O Estado de São Paulo, n. 46813, 18/12/2021. Política p.A9

 

Congresso impõe fundo eleitoral de R$ 5,7 bi, a maior cifra da história

 

Daniel Weterman

Iander Porcella

Izael Pereira

 

No ano eleitoral de 2022, os partidos terão o maior volume de dinheiro público da história para financiar campanhas políticas. Em uma época marcada por discussões sobre falta de recursos para pagar auxílio aos mais pobres, parlamentares decidiram ontem abrir caminho para uma despesa de R$ 5,7 bilhões. A quantia pode ser usada para pagar, por exemplo, viagens de candidatos, contratação de cabos eleitorais e publicidade nas redes. Soma-se a esse valor R$ 1,1 bilhão de outro fundo público, que banca estruturas partidárias, mas também abastece candidaturas.

Para chegar a essa cifra o Congresso derrubou o veto do presidente Jair Bolsonaro ao aumento do fundo eleitoral, inicialmente previsto em R$ 2,1 bilhões. Com isso, as legendas terão quase o triplo dos recursos a elas destinados nas últimas eleições, no ano passado, quando foram reservados R$ 2 bilhões para o mesmo fim. Em 2018, na primeira vez em que as campanhas foram irrigadas com o fundo público, o valor foi de R$ 1,8 bilhão.

Embora Bolsonaro tenha barrado o dispositivo que permite aumentar o fundo eleitoral, o governo lavou as mãos e liberou aliados para derrubar o veto. A liderança do governo deixou de orientar a votação, permitindo que os parlamentares se posicionassem como quisessem. Resultado: a Câmara rejeitou o veto do presidente pelo placar de 317 a 146. O Senado confirmou logo depois a decisão da Câmara, por 53 a 21.

 

BANCADAS. No PL, novo partido de Bolsonaro, apenas dois dos 40 deputados presentes foram contra aumentar o fundo eleitoral para 2022: Paulo Freire Costa (SP) e Policial Katia Sastre (SP). No Senado, Flávio Bolsonaro (RJ) e Jorginho Melo (SC) votaram para manter o veto presidencial.

Outras siglas que lançaram pré-candidatos ao Planalto também foram a favor do fundo eleitoral turbinado. No PT do ex-presidente Luiz Inácio da Silva, principal adversário de Bolsonaro, 49 dos 51 deputados votaram para derrubar o veto. O MDB, que lançou a senadora Simone Tebet (MS), deu 29 votos a favor do aumento no fundo eleitoral. Já no PSDB do governador João Doria a maioria dos deputados votou contra, embora o líder da bancada tenha orientado a favor de mais recursos para campanhas.

O Podemos, partido do exministro Sérgio Moro, foi um dos seis contrários ao “fundão” der$ 5,7bilhões na Câmara. PSOL, Novo, Cidadania, Rede e PSL também se opuseram. No Senado, o PSL orientou a favor. “Eu não disputarei as eleições em 2022. Estou fazendo isso não por mim, mas pelos outros”, disse a líder da legenda da Casa, Soraya Thronicke (MS).

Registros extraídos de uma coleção

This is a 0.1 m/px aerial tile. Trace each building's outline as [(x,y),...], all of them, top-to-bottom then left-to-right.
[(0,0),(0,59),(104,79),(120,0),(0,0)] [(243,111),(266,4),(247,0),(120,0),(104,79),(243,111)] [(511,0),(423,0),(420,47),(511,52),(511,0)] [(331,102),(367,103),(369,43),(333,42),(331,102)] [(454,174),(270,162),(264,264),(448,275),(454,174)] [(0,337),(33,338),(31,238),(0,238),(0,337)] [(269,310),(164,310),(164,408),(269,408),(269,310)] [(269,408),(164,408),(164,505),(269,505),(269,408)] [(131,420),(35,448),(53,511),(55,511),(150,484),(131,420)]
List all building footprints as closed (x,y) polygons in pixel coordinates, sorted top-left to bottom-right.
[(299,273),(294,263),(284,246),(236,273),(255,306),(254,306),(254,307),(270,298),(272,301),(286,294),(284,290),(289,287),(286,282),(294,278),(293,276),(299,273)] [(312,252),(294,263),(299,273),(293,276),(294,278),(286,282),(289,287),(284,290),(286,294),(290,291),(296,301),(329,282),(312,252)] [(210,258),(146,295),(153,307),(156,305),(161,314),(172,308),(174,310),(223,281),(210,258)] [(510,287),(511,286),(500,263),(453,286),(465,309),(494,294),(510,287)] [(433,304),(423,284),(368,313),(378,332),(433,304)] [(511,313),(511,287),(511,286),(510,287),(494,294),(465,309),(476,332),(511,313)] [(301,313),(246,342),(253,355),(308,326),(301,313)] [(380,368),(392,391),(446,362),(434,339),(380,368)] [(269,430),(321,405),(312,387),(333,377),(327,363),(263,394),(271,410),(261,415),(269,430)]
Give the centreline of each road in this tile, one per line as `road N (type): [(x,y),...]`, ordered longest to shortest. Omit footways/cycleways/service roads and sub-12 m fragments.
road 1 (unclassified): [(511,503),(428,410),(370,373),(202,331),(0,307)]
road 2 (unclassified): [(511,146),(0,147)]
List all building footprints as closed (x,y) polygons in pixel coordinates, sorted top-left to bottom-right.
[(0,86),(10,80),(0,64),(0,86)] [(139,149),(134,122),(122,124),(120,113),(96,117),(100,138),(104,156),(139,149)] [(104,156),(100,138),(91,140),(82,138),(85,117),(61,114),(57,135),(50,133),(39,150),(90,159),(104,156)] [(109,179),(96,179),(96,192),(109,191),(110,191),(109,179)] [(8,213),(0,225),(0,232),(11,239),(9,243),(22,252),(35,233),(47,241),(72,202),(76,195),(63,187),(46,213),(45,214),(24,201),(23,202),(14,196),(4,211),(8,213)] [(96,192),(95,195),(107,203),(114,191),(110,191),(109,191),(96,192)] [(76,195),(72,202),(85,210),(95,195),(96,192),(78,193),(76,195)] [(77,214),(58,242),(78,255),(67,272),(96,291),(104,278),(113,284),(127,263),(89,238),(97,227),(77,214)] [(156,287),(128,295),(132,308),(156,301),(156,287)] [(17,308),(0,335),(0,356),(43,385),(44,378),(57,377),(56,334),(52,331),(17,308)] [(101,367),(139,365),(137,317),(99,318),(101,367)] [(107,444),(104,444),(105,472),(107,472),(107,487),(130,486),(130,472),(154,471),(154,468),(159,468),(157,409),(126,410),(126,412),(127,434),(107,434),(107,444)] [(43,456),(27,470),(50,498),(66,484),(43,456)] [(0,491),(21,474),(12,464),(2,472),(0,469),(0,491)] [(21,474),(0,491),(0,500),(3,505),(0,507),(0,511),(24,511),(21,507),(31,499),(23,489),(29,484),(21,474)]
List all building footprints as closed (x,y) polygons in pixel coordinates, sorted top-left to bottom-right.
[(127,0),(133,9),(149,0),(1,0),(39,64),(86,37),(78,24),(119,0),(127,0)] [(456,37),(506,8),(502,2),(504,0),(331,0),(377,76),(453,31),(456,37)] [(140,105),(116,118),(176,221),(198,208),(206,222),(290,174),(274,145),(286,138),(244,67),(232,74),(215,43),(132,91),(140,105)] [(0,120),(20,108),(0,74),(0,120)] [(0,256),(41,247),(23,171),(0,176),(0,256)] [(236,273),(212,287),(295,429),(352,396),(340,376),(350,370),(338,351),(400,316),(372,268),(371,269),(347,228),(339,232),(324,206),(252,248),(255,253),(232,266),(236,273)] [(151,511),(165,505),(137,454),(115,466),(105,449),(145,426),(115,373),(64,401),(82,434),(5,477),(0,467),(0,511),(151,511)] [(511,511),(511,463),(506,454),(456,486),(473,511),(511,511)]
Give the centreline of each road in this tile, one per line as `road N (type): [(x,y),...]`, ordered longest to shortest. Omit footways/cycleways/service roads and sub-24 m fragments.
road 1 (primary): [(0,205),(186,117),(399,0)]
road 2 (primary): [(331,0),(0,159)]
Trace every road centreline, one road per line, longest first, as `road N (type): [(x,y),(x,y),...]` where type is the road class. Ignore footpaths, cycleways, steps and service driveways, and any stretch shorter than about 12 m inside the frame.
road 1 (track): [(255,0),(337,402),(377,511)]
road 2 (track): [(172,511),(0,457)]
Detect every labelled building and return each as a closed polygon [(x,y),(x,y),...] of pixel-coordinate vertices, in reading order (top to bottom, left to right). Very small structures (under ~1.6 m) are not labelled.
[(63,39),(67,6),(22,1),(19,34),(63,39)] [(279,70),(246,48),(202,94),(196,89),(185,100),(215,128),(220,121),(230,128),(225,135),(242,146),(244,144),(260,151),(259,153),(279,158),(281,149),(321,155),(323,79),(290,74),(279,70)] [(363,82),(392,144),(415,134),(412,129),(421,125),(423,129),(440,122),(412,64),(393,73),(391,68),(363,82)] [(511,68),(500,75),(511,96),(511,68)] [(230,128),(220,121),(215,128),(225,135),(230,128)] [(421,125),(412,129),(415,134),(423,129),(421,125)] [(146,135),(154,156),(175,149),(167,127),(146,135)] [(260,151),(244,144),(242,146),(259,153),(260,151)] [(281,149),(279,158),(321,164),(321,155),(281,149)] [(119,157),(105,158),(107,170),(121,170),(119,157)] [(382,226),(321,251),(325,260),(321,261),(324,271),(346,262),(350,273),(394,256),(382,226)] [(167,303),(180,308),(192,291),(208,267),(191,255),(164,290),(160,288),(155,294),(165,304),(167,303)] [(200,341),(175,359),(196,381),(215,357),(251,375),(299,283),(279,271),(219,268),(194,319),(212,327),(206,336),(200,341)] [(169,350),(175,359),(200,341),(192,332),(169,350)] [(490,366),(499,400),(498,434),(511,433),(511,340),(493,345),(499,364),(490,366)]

▸ **Tarefa A**:
Copie sem nenhuma alteração o trecho da reportagem sobre o fundo eleitoral que vai de "Iander Porcella" até "também abastece candidaturas.".
▸ **Tarefa B**:
Repita sem mudanças, nas entradas, as linhas que vão da linha com "Trace every road" até a linha com "road 2 (track): [(172,511),(0,457)]", incluindo as duas.
O texto e as entradas são materiais independentes entre si.

▸ **Resposta correta A**:
Iander Porcella

Izael Pereira

 

No ano eleitoral de 2022, os partidos terão o maior volume de dinheiro público da história para financiar campanhas políticas. Em uma época marcada por discussões sobre falta de recursos para pagar auxílio aos mais pobres, parlamentares decidiram ontem abrir caminho para uma despesa de R$ 5,7 bilhões. A quantia pode ser usada para pagar, por exemplo, viagens de candidatos, contratação de cabos eleitorais e publicidade nas redes. Soma-se a esse valor R$ 1,1 bilhão de outro fundo público, que banca estruturas partidárias, mas também abastece candidaturas.

▸ **Resposta correta B**:
Trace every road centreline, one road per line, longest first, as `road N (type): [(x,y),(x,y),...]` where type is the road class. Ignore footpaths, cycleways, steps and service driveways, and any stretch shorter than about 12 m inside the frame.
road 1 (track): [(255,0),(337,402),(377,511)]
road 2 (track): [(172,511),(0,457)]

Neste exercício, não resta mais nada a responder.